Его лицо принимает скорбное выражение.

– Миссис Хемингуэй, я сочувствую вашей утрате.

Мэри кивает в ответ.

Ей всегда было немножко жаль Куццемано, ведь на этого человека частенько обрушивалась вся сила гнева Эрнеста. А с другой стороны, Гарри постоянно сам нарывался, как зверь, что вытягивает шею, подставляясь под лассо, – своими назойливыми письмами, поздними телефонными звонками и объявлениями во французских газетах насчет злосчастного саквояжа. Создавалось впечатление, что Куццемано пойдет на что угодно, лишь бы привлечь внимание Эрнеста.

– Что вы здесь делаете?

– Знаете, я всегда опасался, что Эрнест пристрелит меня, как только я покажусь на подъездной дорожке. Теперь, полагаю, я в безопасности, – говорит он, вероятно, считая это ответом на ее вопрос.

– Вы здесь проездом?

Гарри Куццемано кивает, но в подробности не вдается.

– Откуда вы едете?

– С юга.

Его голубые глаза смотрят так пронзительно, что Мэри отводит взгляд.

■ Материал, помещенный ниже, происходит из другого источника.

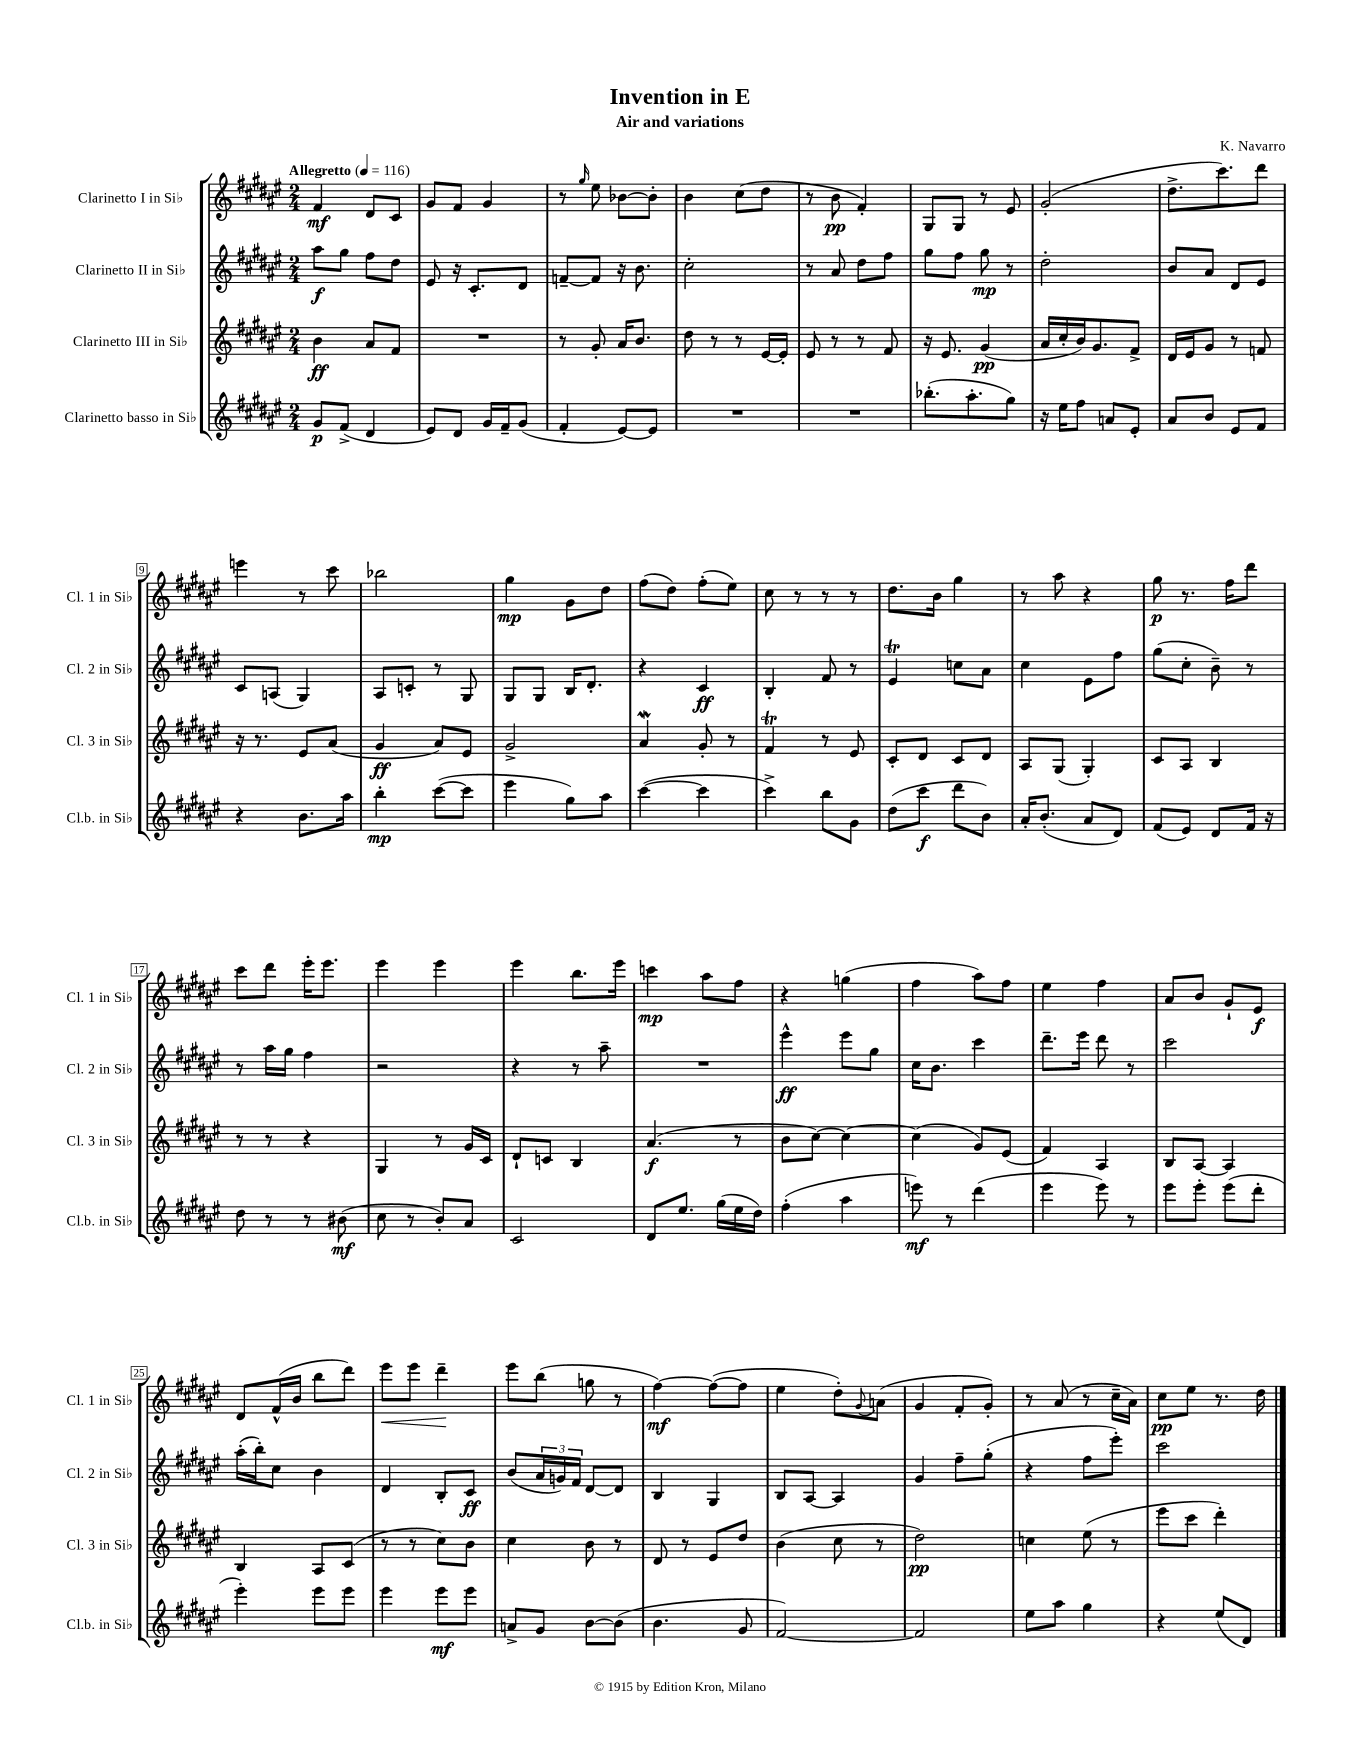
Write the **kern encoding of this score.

**kern	**dynam	**kern	**dynam	**kern	**dynam	**kern	**dynam
*part4	*part4	*part3	*part3	*part2	*part2	*part1	*part1
*staff4	*staff4	*staff3	*staff3	*staff2	*staff2	*staff1	*staff1
*I"Clarinetto basso in Si♭	*	*I"Clarinetto III in Si♭	*	*I"Clarinetto II in Si♭	*	*I"Clarinetto I in Si♭	*
*I'Cl.b. in Si♭	*	*I'Cl. 3 in Si♭	*	*I'Cl. 2 in Si♭	*	*I'Cl. 1 in Si♭	*
*clefG2	*	*clefG2	*	*clefG2	*	*clefG2	*
*k[f#c#g#d#a#e#]	*	*k[f#c#g#d#a#e#]	*	*k[f#c#g#d#a#e#]	*	*k[f#c#g#d#a#e#]	*
*M2/4	*	*M2/4	*	*M2/4	*	*M2/4	*
*MM116	*	*MM116	*	*MM116	*	*MM116	*
=1	=1	=1	=1	=1	=1	=1	=1
!	!	!	!	!	!	!LO:TX:a:B:t=Allegretto	!
8g#/L	p	4b\	ff	8aa#\L	f	4f#/	mf
(8f#^/J	.	.	.	8gg#\J	.	.	.
4d#/	.	8a#/L	.	8ff#\L	.	8d#/L	.
.	.	8f#/J	.	8dd#\J	.	8c#/J	.
=2	=2	=2	=2	=2	=2	=2	=2
8e#/L)	.	2r	.	8e#/	.	8g#/L	.
8d#/J	.	.	.	16r	.	8f#/J	.
.	.	.	.	8.c#'/L	.	.	.
16g#/LL	.	.	.	.	.	4g#/	.
16f#~/J	.	.	.	.	.	.	.
(8g#/J	.	.	.	8d#/J	.	.	.
=3	=3	=3	=3	=3	=3	=3	=3
4f#'/	.	8r	.	[8fn~/L	.	8r	.
.	.	.	.	.	.	16qqgg#/	.
.	.	8g#'/	.	8f/J]	.	8ee#\	.
[8e#/L)	.	16a#/KL	.	16r	.	[8b-X\L	.
.	.	8.b/J	.	8.b\	.	.	.
8e#/J]	.	.	.	.	.	8b-'\J]	.
=4	=4	=4	=4	=4	=4	=4	=4
2r	.	8dd#\	.	2cc#'\	.	4b\	.
.	.	8r	.	.	.	.	.
.	.	8r	.	.	.	(8cc#\L	.
.	.	[16e#/LL	.	.	.	8dd#\J	.
.	.	16e#'/JJ]	.	.	.	.	.
=5	=5	=5	=5	=5	=5	=5	=5
2r	.	8e#/	.	8r	.	8r	.
.	.	8r	.	8a#/	.	8b\	pp
.	.	8r	.	8dd#\L	.	4f#'/)	.
.	.	8f#/	.	8ff#\J	.	.	.
=6	=6	=6	=6	=6	=6	=6	=6
(8.bb-X'\L	.	16r	.	8gg#\L	.	8G#/L	.
.	.	8.e#/	.	.	.	.	.
.	.	.	.	8ff#\J	.	8G#/J	.
8.aa#'\	.	.	.	.	.	.	.
.	.	(4g#/	pp	8gg#\	mp	8r	.
8gg#\J)	.	.	.	8r	.	8e#/	.
=7	=7	=7	=7	=7	=7	=7	=7
16r	.	16a#/LL	.	2dd#'\	.	(2g#'/	.
16ee#\KL	.	16cc#'/	.	.	.	.	.
8ff#\J	.	16b/J)	.	.	.	.	.
.	.	8.g#/	.	.	.	.	.
8an/L	.	.	.	.	.	.	.
8e#'/J	.	8f#^/J	.	.	.	.	.
=8	=8	=8	=8	=8	=8	=8	=8
8a#/L	.	16d#/LL	.	8b/L	.	8.dd#^\L	.
.	.	16e#/J	.	.	.	.	.
8b/J	.	8g#/J	.	8a#/J	.	.	.
.	.	.	.	.	.	8.ccc#\)	.
8e#/L	.	8r	.	8d#/L	.	.	.
8f#/J	.	8fn/	.	8e#/J	.	8ddd#\J	.
!!LO:LB:g=z
=9	=9	=9	=9	=9	=9	=9	=9
4r	.	16r	.	8c#/L	.	4eeen\	.
.	.	8.r	.	.	.	.	.
.	.	.	.	(8An/J	.	.	.
8.b\L	.	8e#/L	.	4G#/)	.	8r	.
.	.	(8a#/J	.	.	.	8ccc#\	.
16aa#\Jk	.	.	.	.	.	.	.
=10	=10	=10	=10	=10	=10	=10	=10
4bb'\	mp	4g#/	ff	8A#/L	.	2bb-X\	.
.	.	.	.	8cn'/J	.	.	.
([8ccc#\L	.	8a#/L)	.	8r	.	.	.
8ccc#\J]	.	8e#/J	.	8G#/	.	.	.
=11	=11	=11	=11	=11	=11	=11	=11
4eee#\	.	2g#^/	.	8G#/L	.	4gg#\	mp
.	.	.	.	8G#/J	.	.	.
8gg#\L)	.	.	.	16B/KL	.	8g#\L	.
.	.	.	.	8.d#'/J	.	.	.
8aa#\J	.	.	.	.	.	8dd#\J	.
=12	=12	=12	=12	=12	=12	=12	=12
([4ccc#\	.	4a#W/	.	4r	.	(8ff#\L	.
.	.	.	.	.	.	8dd#\J)	.
4ccc#\]	.	8g#'/	.	4c#/	ff	(8ff#'\L	.
.	.	8r	.	.	.	8ee#\J)	.
=13	=13	=13	=13	=13	=13	=13	=13
4ccc#^\)	.	4f#T/	.	4B'/	.	8cc#\	.
.	.	.	.	.	.	8r	.
8bb\L	.	8r	.	8f#/	.	8r	.
8g#\J	.	8e#/	.	8r	.	8r	.
=14	=14	=14	=14	=14	=14	=14	=14
(8dd#\L	.	8c#'/L	.	4e#t/	.	8.dd#\L	.
8ccc#\J	f	8d#/J	.	.	.	.	.
.	.	.	.	.	.	16b\Jk	.
8ddd#\L	.	8c#/L	.	8ccn\L	.	4gg#\	.
8b\J)	.	8d#/J	.	8a#\J	.	.	.
=15	=15	=15	=15	=15	=15	=15	=15
16a#'/KL	.	8A#/L	.	4cc#\	.	8r	.
(8.b'/J	.	.	.	.	.	.	.
.	.	(8G#/J	.	.	.	8aa#\	.
8a#/L	.	4G#'/)	.	8e#\L	.	4r	.
8d#/J)	.	.	.	8ff#\J	.	.	.
=16	=16	=16	=16	=16	=16	=16	=16
(8f#/L	.	8c#/L	.	(8gg#\L	.	8gg#\	p
8e#/J)	.	8A#/J	.	8cc#'\J	.	8.r	.
8d#/L	.	4B/	.	8b~\)	.	.	.
.	.	.	.	.	.	16ff#\KL	.
16f#/Jk	.	.	.	8r	.	8ddd#\J	.
16r	.	.	.	.	.	.	.
!!LO:LB:g=z
=17	=17	=17	=17	=17	=17	=17	=17
8dd#\	.	8r	.	8r	.	8ccc#\L	.
8r	.	8r	.	16aa#\LL	.	8ddd#\J	.
.	.	.	.	16gg#\JJ	.	.	.
8r	.	4r	.	4ff#\	.	16eee#'\KL	.
.	.	.	.	.	.	8.eee#\J	.
(8b#X\	mf	.	.	.	.	.	.
=18	=18	=18	=18	=18	=18	=18	=18
8cc#\	.	4G#/	.	2r	.	4eee#\	.
8r	.	.	.	.	.	.	.
8b'/L)	.	8r	.	.	.	4eee#\	.
8a#/J	.	16g#/LL	.	.	.	.	.
.	.	16c#/JJ	.	.	.	.	.
=19	=19	=19	=19	=19	=19	=19	=19
2c#/	.	8d#`/L	.	4r	.	4eee#\	.
.	.	8cn/J	.	.	.	.	.
.	.	4B/	.	8r	.	8.bb\L	.
.	.	.	.	8aa#~\	.	.	.
.	.	.	.	.	.	16eee#\Jk	.
=20	=20	=20	=20	=20	=20	=20	=20
8d#/L	.	(4.a#/	f	2r	.	4cccn\	mp
8.ee#/J	.	.	.	.	.	.	.
.	.	.	.	.	.	8aa#\L	.
(16gg#\LL	.	.	.	.	.	.	.
16ee#\	.	8r	.	.	.	8ff#\J	.
16dd#\JJ)	.	.	.	.	.	.	.
=21	=21	=21	=21	=21	=21	=21	=21
(4ff#'\	.	8b\L	.	4eee#^^\	ff	4r	.
.	.	[8cc#\J)	.	.	.	.	.
4aa#\	.	4cc#\_	.	8eee#\L	.	(4ggn\	.
.	.	.	.	8gg#\J	.	.	.
=22	=22	=22	=22	=22	=22	=22	=22
8eeen\)	mf	(4cc#\]	.	16cc#\KL	.	4ff#\	.
.	.	.	.	8.b\J	.	.	.
8r	.	.	.	.	.	.	.
(4ddd#\	.	8g#/L)	.	4ccc#\	.	8aa#\L)	.
.	.	(8e#/J	.	.	.	8ff#\J	.
=23	=23	=23	=23	=23	=23	=23	=23
4eee#\	.	4f#/)	.	8.ddd#~\L	.	4ee#\	.
.	.	.	.	16eee#\Jk	.	.	.
8eee#\)	.	4A#/	.	8ddd#\	.	4ff#\	.
8r	.	.	.	8r	.	.	.
=24	=24	=24	=24	=24	=24	=24	=24
8eee#\L	.	8B/L	.	2ccc#\	.	8a#/L	.
8eee#'\J	.	[8A#/J	.	.	.	8b/J	.
(8eee#\L	.	4A#/]	.	.	.	8g#`/L	.
8ddd#'\J	.	.	.	.	.	8e#/J	f
!!LO:LB:g=z
=25	=25	=25	=25	=25	=25	=25	=25
4eee#'\)	.	4B/	.	(16aa#'\LL	.	8d#/L	.
.	.	.	.	16bb'\J)	.	.	.
.	.	.	.	8cc#\J	.	(16f#^^/L	.
.	.	.	.	.	.	16b/JJ	.
8eee#\L	.	8A#/L	.	4b\	.	8bb\L	.
8eee#\J	.	(8c#/J	.	.	.	8ddd#\J)	.
=26	=26	=26	=26	=26	=26	=26	=26
!	!	!	!	!	!	!	!LO:HP:b
4eee#\	.	8r	.	4d#/	.	8eee#\L	<
.	.	8r	.	.	.	8eee#\J	.
8eee#\L	mf	8cc#\L)	.	8B'/L	.	4ddd#~\	.
8eee#\J	.	8b\J	.	8c#/J	ff	.	.
.	.	.	.	.	.	.	[
=27	=27	=27	=27	=27	=27	=27	=27
8an^/L	.	4cc#\	.	(8b/L	.	8eee#\L	.
8g#/J	.	.	.	24a#/L	.	(8bb\J	.
.	.	.	.	24gn/)	.	.	.
.	.	.	.	24f#/JJ	.	.	.
[8b\L	.	8b\	.	[8d#/L	.	8ggn\	.
(8b\J]	.	8r	.	8d#/J]	.	8r	.
=28	=28	=28	=28	=28	=28	=28	=28
4.b\	.	8d#/	.	4B/	.	[4ff#\)	mf
.	.	8r	.	.	.	.	.
.	.	8e#/L	.	4G#/	.	(8ff#\L_	.
8g#/	.	8dd#/J	.	.	.	8ff#\J]	.
=29	=29	=29	=29	=29	=29	=29	=29
[2f#/)	.	(4b\	.	8B/L	.	4ee#\	.
.	.	.	.	[8A#/J	.	.	.
.	.	8cc#\	.	4A#/]	.	8dd#'\L)	.
.	.	.	.	.	.	8qqg#/	.
.	.	8r	.	.	.	(8an\J	.
=30	=30	=30	=30	=30	=30	=30	=30
2f#/]	.	2dd#\)	pp	4g#/	.	4g#/	.
.	.	.	.	8ff#~\L	.	8f#'/L	.
.	.	.	.	(8gg#'\J	.	8g#'/J)	.
=31	=31	=31	=31	=31	=31	=31	=31
8ee#\L	.	4ccn\	.	4r	.	8r	.
8aa#\J	.	.	.	.	.	(8a#/	.
4gg#\	.	(8ee#\	.	8ff#\L	.	8r	.
.	.	8r	.	8eee#'\J)	.	16cc#~\LL	.
.	.	.	.	.	.	16a#\JJ)	.
=32	=32	=32	=32	=32	=32	=32	=32
4r	.	8eee#\L	.	2ccc#\	.	8cc#\L	pp
.	.	8ccc#\J	.	.	.	8ee#\J	.
(8ee#/L	.	4ddd#'\)	.	.	.	8.r	.
8d#/J)	.	.	.	.	.	.	.
.	.	.	.	.	.	16dd#\	.
==	==	==	==	==	==	==	==
*-	*-	*-	*-	*-	*-	*-	*-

– Может, войдете? – спросила она, не зная, что еще сказать.

Куццемано кивнул и широким шагом направился к двери.

– Тут заперто. – Мэри не двинулась с места. – Мы обойдем сзади.

* * *

Едва Куццемано переступает порог, как выражение его лица меняется. Было бы несправедливо думать, будто он глух к эманации, словно излучаемой этими стенами.

– Как живой. – Гарри не в силах оторвать взгляд от портрета, висящего в стенной нише. Эрнест неотрывно смотрит на них – глаза как дуло двустволки. Широкая улыбка; седая борода почти достигает рамы. Когда Эрнестова борода требовала стрижки, Мэри дразнила его Санта-Клаусом.